Please reproduce the part of the private equity roundtable text below from "Katie Beck: The" to "and make changes." word for word.

TEXT SEGMENT:
-- Opening Marker --

Olof Faxander, Nordic Capital

Diego Prada, Metric Capital Partners

Selina Benavente, ADP

Katie Beck, August Equity

James Markham, Graphite Capital

Martin Calderbank, Agilitas Private Equity

Ben Hollowood, AnaCap Financial Partners

Tom Leader, Caledonia Private Capital

Michele Gray, ADP

Mark Turner, Livingbridge

Clive Austin, Mobeus Equity Partners

Andrew Hartley, Corsair Capital

Ben Slatter, Rutland Partners

Ian Wallis, MML Capital Partners

Moderator: Nicholas Neveling

 

How closely do financial sponsors diligence the systems and processes of target companies pre-deal and is there any concern on the private equity side when a portfolio company is using IT, finance and HR systems that are unfamiliar to the sponsor?

Katie Beck: The size of the businesses we invest in means that the systems and processes are fairly basic. If we are not familiar with a system, it is not typically something that is of particular concern, because over the course of our investment we are looking to improve business infrastructure and make changes.

From day one there will be a focus on the core financial processes and controls, but the main question for us is at what point we can start to make bigger changes. A lot of what we do has a buy-and-build element to it, so a business can triple in size within a year to 18 months. The aim is to map out that growth and have an awareness as to when changes to processes are required to support the business as it expands. If you make too much change on day one, without the people in place to support it, you can run into difficulties.

-- Closing Marker --

PROVIDED DATA:

-- Opening Marker --

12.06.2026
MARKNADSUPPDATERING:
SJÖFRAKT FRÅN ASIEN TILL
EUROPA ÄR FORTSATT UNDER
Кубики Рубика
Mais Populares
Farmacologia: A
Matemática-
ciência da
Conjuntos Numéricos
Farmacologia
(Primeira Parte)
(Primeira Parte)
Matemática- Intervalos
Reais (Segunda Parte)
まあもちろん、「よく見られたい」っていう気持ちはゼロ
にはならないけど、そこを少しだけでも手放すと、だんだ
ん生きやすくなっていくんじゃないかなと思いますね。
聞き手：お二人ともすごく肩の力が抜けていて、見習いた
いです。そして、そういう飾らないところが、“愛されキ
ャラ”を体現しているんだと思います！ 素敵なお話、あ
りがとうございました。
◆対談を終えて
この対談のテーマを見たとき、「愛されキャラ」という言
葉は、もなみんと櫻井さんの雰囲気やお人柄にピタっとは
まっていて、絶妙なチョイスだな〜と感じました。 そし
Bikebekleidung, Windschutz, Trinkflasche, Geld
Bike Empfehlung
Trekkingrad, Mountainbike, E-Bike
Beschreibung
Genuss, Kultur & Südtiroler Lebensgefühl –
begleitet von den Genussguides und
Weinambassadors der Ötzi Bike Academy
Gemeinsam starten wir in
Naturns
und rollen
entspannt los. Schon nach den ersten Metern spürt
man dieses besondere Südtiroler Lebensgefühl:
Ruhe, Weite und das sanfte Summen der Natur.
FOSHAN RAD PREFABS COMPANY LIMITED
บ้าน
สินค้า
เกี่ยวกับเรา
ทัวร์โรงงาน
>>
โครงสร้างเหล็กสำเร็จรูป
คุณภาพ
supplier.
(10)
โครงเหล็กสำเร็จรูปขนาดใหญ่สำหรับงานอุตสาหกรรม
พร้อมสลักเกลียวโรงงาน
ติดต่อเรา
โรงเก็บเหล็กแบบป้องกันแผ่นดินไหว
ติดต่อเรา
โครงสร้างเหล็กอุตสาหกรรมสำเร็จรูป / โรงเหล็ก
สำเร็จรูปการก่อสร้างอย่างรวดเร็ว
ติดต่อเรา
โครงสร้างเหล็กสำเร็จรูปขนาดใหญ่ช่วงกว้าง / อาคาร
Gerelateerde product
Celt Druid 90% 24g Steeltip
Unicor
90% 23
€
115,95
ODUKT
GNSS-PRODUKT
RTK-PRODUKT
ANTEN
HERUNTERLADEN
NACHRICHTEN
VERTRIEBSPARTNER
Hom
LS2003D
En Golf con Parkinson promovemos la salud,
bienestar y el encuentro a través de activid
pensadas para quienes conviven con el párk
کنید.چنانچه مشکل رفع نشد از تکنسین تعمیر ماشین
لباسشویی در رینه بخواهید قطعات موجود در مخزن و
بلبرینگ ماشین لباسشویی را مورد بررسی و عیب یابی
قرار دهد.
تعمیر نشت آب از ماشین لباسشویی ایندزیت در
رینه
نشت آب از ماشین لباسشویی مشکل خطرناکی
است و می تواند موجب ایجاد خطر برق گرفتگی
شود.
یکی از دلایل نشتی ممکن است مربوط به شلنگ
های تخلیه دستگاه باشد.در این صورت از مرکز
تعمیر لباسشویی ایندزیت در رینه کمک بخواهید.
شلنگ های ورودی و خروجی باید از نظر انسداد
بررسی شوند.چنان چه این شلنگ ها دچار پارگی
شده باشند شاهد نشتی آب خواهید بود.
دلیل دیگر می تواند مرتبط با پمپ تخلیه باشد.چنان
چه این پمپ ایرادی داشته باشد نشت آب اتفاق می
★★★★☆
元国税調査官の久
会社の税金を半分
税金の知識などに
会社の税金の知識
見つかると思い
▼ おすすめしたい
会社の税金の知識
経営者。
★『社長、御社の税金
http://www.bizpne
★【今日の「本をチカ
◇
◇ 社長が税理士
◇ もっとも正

-- Closing Marker --

RESPONSE TO THIS TASK:
Katie Beck: The size of the businesses we invest in means that the systems and processes are fairly basic. If we are not familiar with a system, it is not typically something that is of particular concern, because over the course of our investment we are looking to improve business infrastructure and make changes.